Saved entries:

*** Block opens ***

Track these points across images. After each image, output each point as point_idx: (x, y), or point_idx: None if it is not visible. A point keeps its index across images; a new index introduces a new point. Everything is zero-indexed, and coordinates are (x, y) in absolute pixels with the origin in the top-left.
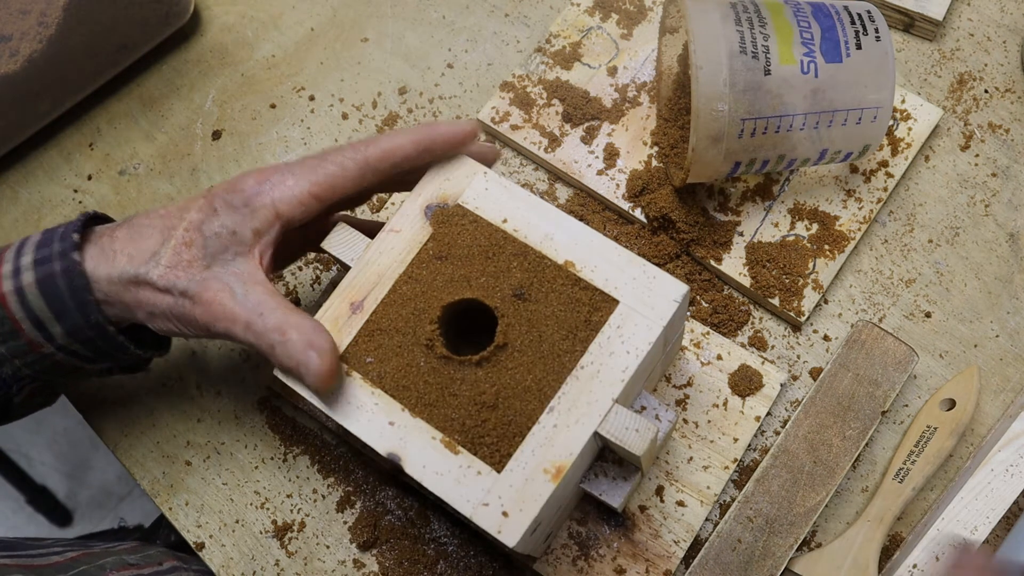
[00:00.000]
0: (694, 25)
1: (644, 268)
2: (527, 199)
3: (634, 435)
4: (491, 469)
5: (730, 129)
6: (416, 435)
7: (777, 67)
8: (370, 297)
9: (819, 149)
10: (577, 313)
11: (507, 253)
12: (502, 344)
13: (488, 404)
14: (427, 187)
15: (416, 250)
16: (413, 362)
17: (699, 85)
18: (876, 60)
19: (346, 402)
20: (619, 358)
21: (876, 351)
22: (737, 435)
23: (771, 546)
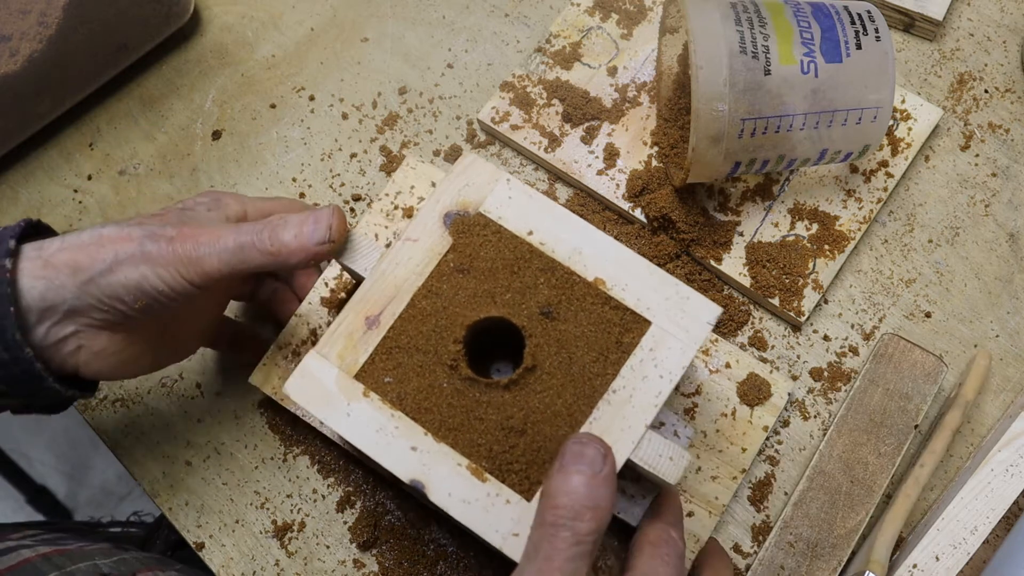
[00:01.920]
0: (694, 25)
1: (677, 288)
2: (553, 210)
3: (668, 463)
4: (520, 498)
5: (730, 129)
6: (440, 461)
7: (777, 67)
8: (387, 311)
9: (819, 149)
10: (608, 334)
11: (534, 268)
12: (531, 366)
13: (516, 429)
14: (446, 193)
15: (435, 261)
16: (436, 383)
17: (699, 85)
18: (876, 60)
19: (364, 424)
20: (652, 382)
21: (904, 364)
22: (745, 445)
23: (814, 570)
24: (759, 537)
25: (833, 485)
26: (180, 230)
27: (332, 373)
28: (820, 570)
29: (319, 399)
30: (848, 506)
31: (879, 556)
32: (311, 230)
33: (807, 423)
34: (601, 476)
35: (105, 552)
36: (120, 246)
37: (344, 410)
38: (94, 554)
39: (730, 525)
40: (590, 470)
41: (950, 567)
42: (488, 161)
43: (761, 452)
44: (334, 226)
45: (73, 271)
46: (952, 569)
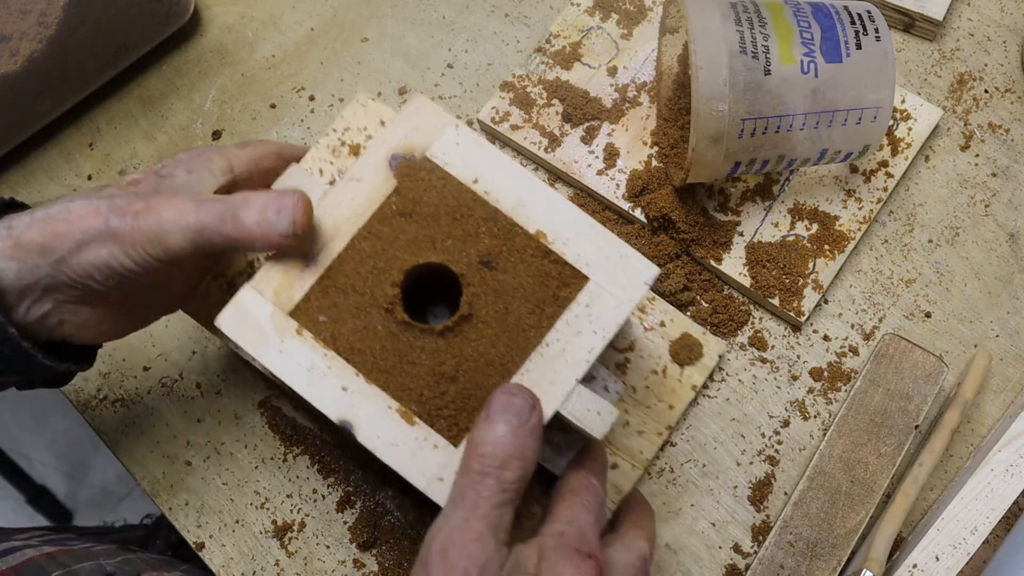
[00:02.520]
0: (694, 25)
1: (618, 247)
2: (501, 160)
3: (596, 418)
4: (448, 443)
5: (730, 129)
6: (371, 403)
7: (777, 67)
8: (326, 250)
9: (819, 149)
10: (546, 287)
11: (476, 216)
12: (467, 314)
13: (448, 376)
14: (393, 135)
15: (378, 203)
16: (370, 325)
17: (699, 85)
18: (876, 60)
19: (296, 362)
20: (586, 338)
21: (905, 364)
22: (673, 403)
23: (814, 570)
24: (759, 537)
25: (833, 485)
26: (147, 203)
27: (267, 309)
28: (820, 570)
29: (252, 335)
30: (848, 506)
31: (877, 554)
32: (275, 219)
33: (807, 423)
34: (527, 427)
35: (110, 552)
36: (87, 223)
37: (277, 347)
38: (99, 554)
39: (730, 525)
40: (517, 420)
41: (950, 567)
42: (438, 105)
43: (761, 452)
44: (298, 221)
45: (42, 251)
46: (952, 569)
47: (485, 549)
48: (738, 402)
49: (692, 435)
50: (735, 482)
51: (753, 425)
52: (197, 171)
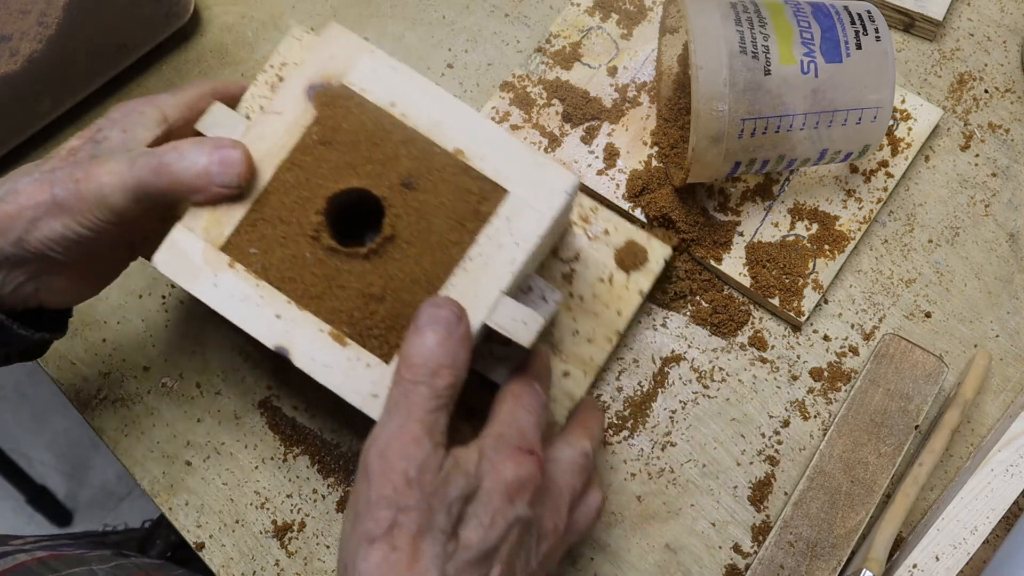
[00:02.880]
0: (694, 25)
1: (535, 158)
2: (416, 81)
3: (521, 327)
4: (380, 361)
5: (730, 129)
6: (303, 328)
7: (777, 67)
8: (251, 184)
9: (819, 149)
10: (466, 203)
11: (395, 139)
12: (390, 236)
13: (376, 296)
14: (310, 65)
15: (299, 134)
16: (299, 253)
17: (699, 85)
18: (876, 60)
19: (230, 294)
20: (507, 250)
21: (905, 364)
22: (620, 308)
23: (814, 570)
24: (759, 537)
25: (833, 485)
26: (86, 170)
27: (199, 246)
28: (820, 570)
29: (186, 271)
30: (848, 506)
31: (877, 554)
32: (218, 173)
33: (807, 423)
34: (455, 336)
35: (103, 558)
36: (35, 199)
37: (211, 281)
38: (91, 560)
39: (730, 525)
40: (445, 330)
41: (950, 567)
42: (353, 33)
43: (761, 452)
44: (243, 174)
45: (1, 232)
46: (952, 569)
47: (422, 450)
48: (738, 402)
49: (692, 435)
50: (735, 482)
51: (753, 425)
52: (131, 128)
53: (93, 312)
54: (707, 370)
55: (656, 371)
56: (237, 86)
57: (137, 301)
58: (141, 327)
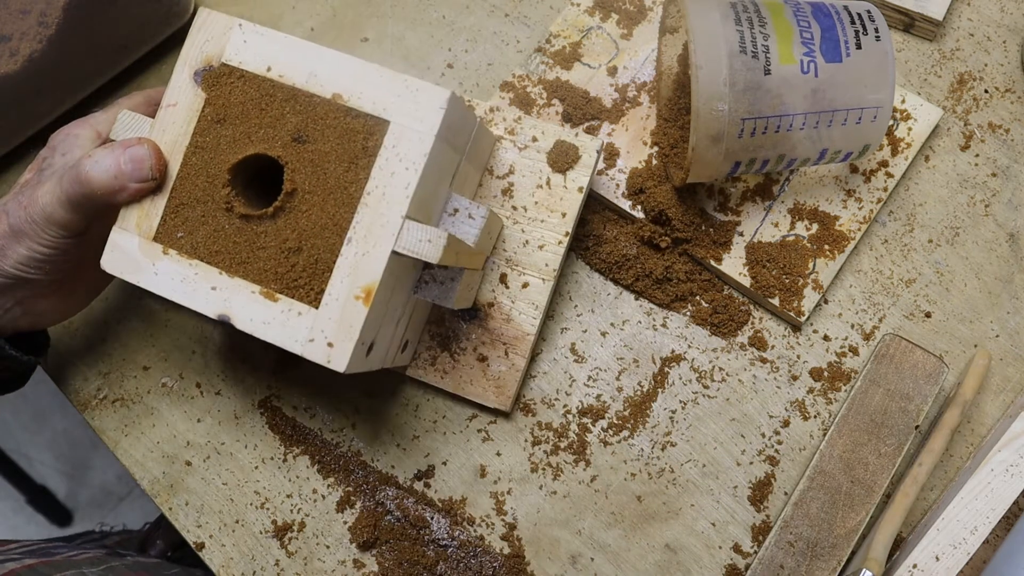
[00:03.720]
0: (694, 24)
1: (406, 83)
2: (283, 40)
3: (428, 246)
4: (309, 307)
5: (730, 129)
6: (237, 293)
7: (777, 67)
8: (166, 175)
9: (819, 149)
10: (354, 143)
11: (278, 100)
12: (291, 191)
13: (293, 249)
14: (190, 53)
15: (195, 119)
16: (219, 227)
17: (699, 84)
18: (876, 60)
19: (170, 278)
20: (400, 176)
21: (905, 365)
22: (564, 210)
23: (814, 570)
24: (759, 537)
25: (833, 485)
26: (30, 195)
27: (134, 241)
28: (820, 570)
29: (129, 267)
30: (848, 506)
31: (876, 554)
32: (131, 170)
33: (807, 423)
34: None
35: (95, 560)
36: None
37: (151, 271)
38: (81, 563)
39: (730, 525)
40: None
41: (950, 567)
42: (219, 13)
43: (761, 452)
44: (155, 165)
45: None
46: (952, 569)
47: None
48: (738, 402)
49: (692, 435)
50: (735, 482)
51: (753, 425)
52: (69, 150)
53: (93, 312)
54: (707, 370)
55: (656, 371)
56: None
57: (137, 301)
58: (141, 327)
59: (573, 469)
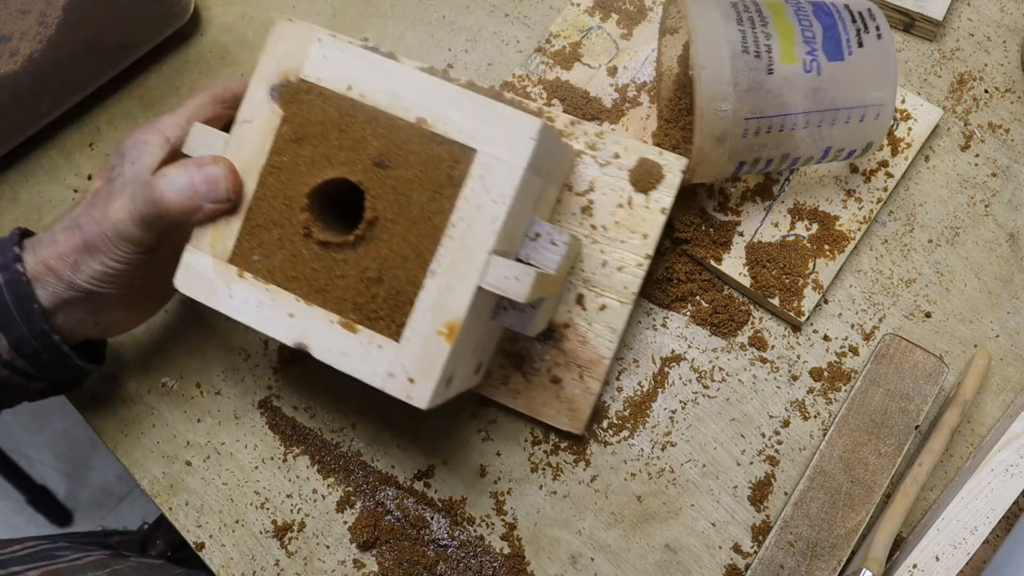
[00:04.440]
0: (696, 25)
1: (495, 110)
2: (366, 58)
3: (515, 284)
4: (390, 340)
5: (734, 129)
6: (315, 322)
7: (779, 66)
8: (241, 196)
9: (822, 147)
10: (439, 170)
11: (359, 121)
12: (373, 219)
13: (373, 279)
14: (266, 67)
15: (272, 137)
16: (296, 252)
17: (702, 85)
18: (878, 58)
19: (246, 302)
20: (487, 209)
21: (905, 365)
22: (646, 231)
23: (814, 570)
24: (759, 537)
25: (833, 485)
26: (102, 210)
27: (208, 262)
28: (820, 570)
29: (203, 288)
30: (848, 506)
31: (876, 554)
32: (207, 191)
33: (807, 423)
34: None
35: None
36: (70, 245)
37: (226, 293)
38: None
39: (730, 525)
40: None
41: (950, 567)
42: (298, 24)
43: (761, 452)
44: (231, 187)
45: (56, 276)
46: (952, 569)
47: None
48: (738, 402)
49: (692, 435)
50: (735, 482)
51: (753, 425)
52: (138, 158)
53: None
54: (707, 370)
55: (656, 371)
56: (238, 85)
57: None
58: (141, 327)
59: (573, 469)
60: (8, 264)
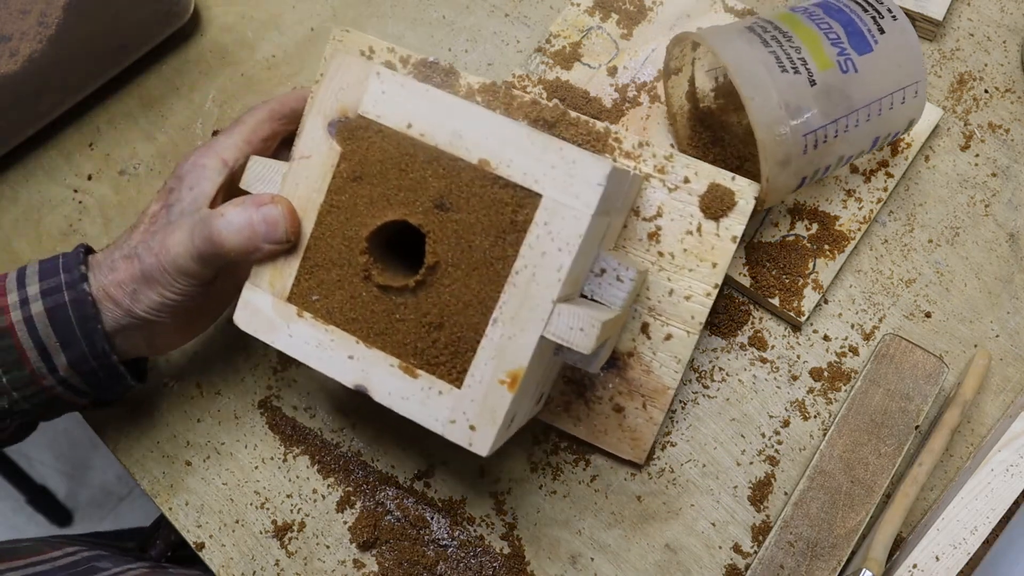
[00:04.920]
0: (727, 58)
1: (562, 153)
2: (426, 95)
3: (579, 335)
4: (451, 387)
5: (795, 148)
6: (375, 365)
7: (819, 75)
8: (299, 236)
9: (871, 139)
10: (501, 215)
11: (420, 161)
12: (434, 264)
13: (435, 324)
14: (324, 101)
15: (330, 174)
16: (356, 294)
17: (755, 115)
18: (901, 38)
19: (305, 342)
20: (552, 257)
21: (905, 365)
22: (715, 260)
23: (814, 570)
24: (759, 537)
25: (833, 485)
26: (162, 242)
27: (268, 300)
28: (820, 570)
29: (263, 326)
30: (848, 506)
31: (876, 554)
32: (266, 232)
33: (807, 423)
34: None
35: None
36: (129, 274)
37: (286, 332)
38: None
39: (730, 525)
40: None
41: (950, 567)
42: (354, 56)
43: (761, 452)
44: (290, 228)
45: (115, 303)
46: (952, 569)
47: None
48: (738, 402)
49: (692, 435)
50: (735, 482)
51: (753, 425)
52: (196, 183)
53: None
54: (707, 370)
55: None
56: (295, 99)
57: None
58: None
59: (573, 469)
60: (74, 283)
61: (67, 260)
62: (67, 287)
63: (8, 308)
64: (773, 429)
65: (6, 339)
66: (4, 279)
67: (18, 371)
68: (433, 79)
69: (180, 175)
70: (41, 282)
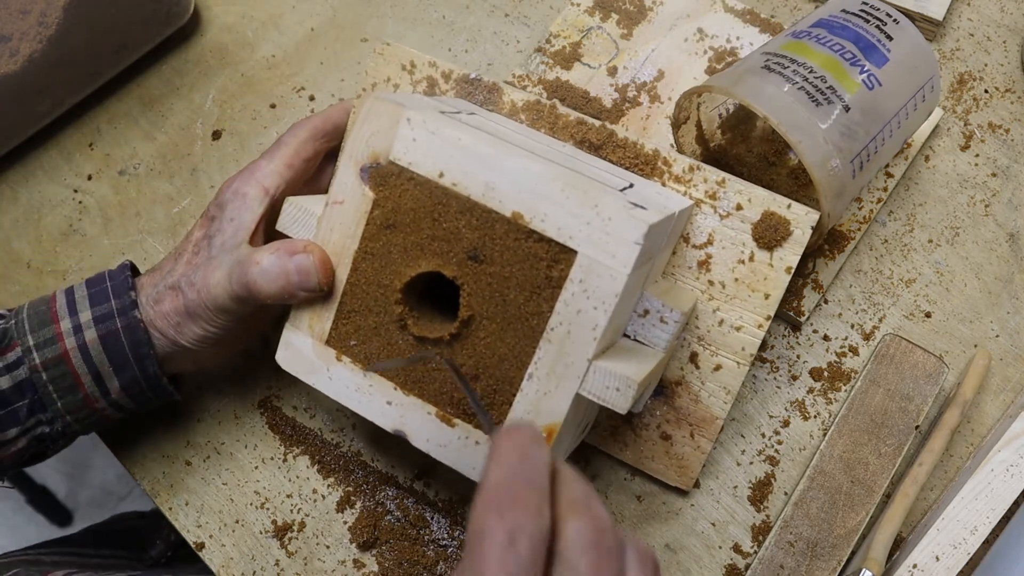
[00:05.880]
0: (762, 106)
1: (597, 209)
2: (457, 144)
3: (615, 394)
4: (487, 438)
5: (846, 177)
6: (413, 411)
7: (850, 98)
8: (335, 278)
9: (903, 140)
10: (536, 270)
11: (452, 211)
12: (467, 317)
13: (471, 376)
14: (355, 146)
15: (364, 221)
16: (392, 341)
17: (807, 157)
18: (908, 39)
19: (345, 385)
20: (587, 315)
21: (905, 365)
22: (768, 291)
23: (814, 570)
24: (759, 537)
25: (833, 485)
26: (203, 279)
27: (308, 342)
28: (820, 570)
29: (304, 367)
30: (848, 506)
31: (876, 554)
32: (299, 281)
33: (807, 423)
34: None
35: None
36: (174, 306)
37: (326, 374)
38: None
39: (730, 525)
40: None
41: (950, 567)
42: (386, 99)
43: (761, 452)
44: (323, 279)
45: (161, 333)
46: (952, 569)
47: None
48: (738, 402)
49: None
50: (735, 482)
51: (753, 425)
52: (238, 214)
53: None
54: None
55: None
56: (338, 113)
57: None
58: None
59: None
60: (126, 309)
61: (116, 286)
62: (119, 314)
63: (63, 335)
64: (773, 429)
65: (61, 366)
66: (54, 303)
67: (72, 396)
68: (476, 96)
69: (221, 203)
70: (92, 308)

*** Block closes ***

● Exercise directions
From the records above, quote word for word only the lines beginning at the line that has "16: (413, 362)" and stopping after the line that has "52: (197, 171)". Omit the pictures.

● Response box
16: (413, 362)
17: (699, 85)
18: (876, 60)
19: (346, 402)
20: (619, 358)
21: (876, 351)
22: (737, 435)
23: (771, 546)
[00:01.920]
0: (694, 25)
1: (677, 288)
2: (553, 210)
3: (668, 463)
4: (520, 498)
5: (730, 129)
6: (440, 461)
7: (777, 67)
8: (387, 311)
9: (819, 149)
10: (608, 334)
11: (534, 268)
12: (531, 366)
13: (516, 429)
14: (446, 193)
15: (435, 261)
16: (436, 383)
17: (699, 85)
18: (876, 60)
19: (364, 424)
20: (652, 382)
21: (904, 364)
22: (745, 445)
23: (814, 570)
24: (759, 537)
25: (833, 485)
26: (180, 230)
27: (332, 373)
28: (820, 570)
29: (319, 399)
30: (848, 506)
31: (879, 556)
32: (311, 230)
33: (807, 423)
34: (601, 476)
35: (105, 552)
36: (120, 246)
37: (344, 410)
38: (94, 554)
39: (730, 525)
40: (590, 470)
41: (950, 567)
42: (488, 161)
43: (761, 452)
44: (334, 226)
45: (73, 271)
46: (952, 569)
[00:02.520]
0: (694, 25)
1: (618, 247)
2: (501, 160)
3: (596, 418)
4: (448, 443)
5: (730, 129)
6: (371, 403)
7: (777, 67)
8: (326, 250)
9: (819, 149)
10: (546, 287)
11: (476, 216)
12: (467, 314)
13: (448, 376)
14: (393, 135)
15: (378, 203)
16: (370, 325)
17: (699, 85)
18: (876, 60)
19: (296, 362)
20: (586, 338)
21: (905, 364)
22: (673, 403)
23: (814, 570)
24: (759, 537)
25: (833, 485)
26: (147, 203)
27: (267, 309)
28: (820, 570)
29: (252, 335)
30: (848, 506)
31: (877, 554)
32: (275, 219)
33: (807, 423)
34: (527, 427)
35: (110, 552)
36: (87, 223)
37: (277, 347)
38: (99, 554)
39: (730, 525)
40: (517, 420)
41: (950, 567)
42: (438, 105)
43: (761, 452)
44: (298, 221)
45: (42, 251)
46: (952, 569)
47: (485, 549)
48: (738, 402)
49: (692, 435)
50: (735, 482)
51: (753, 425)
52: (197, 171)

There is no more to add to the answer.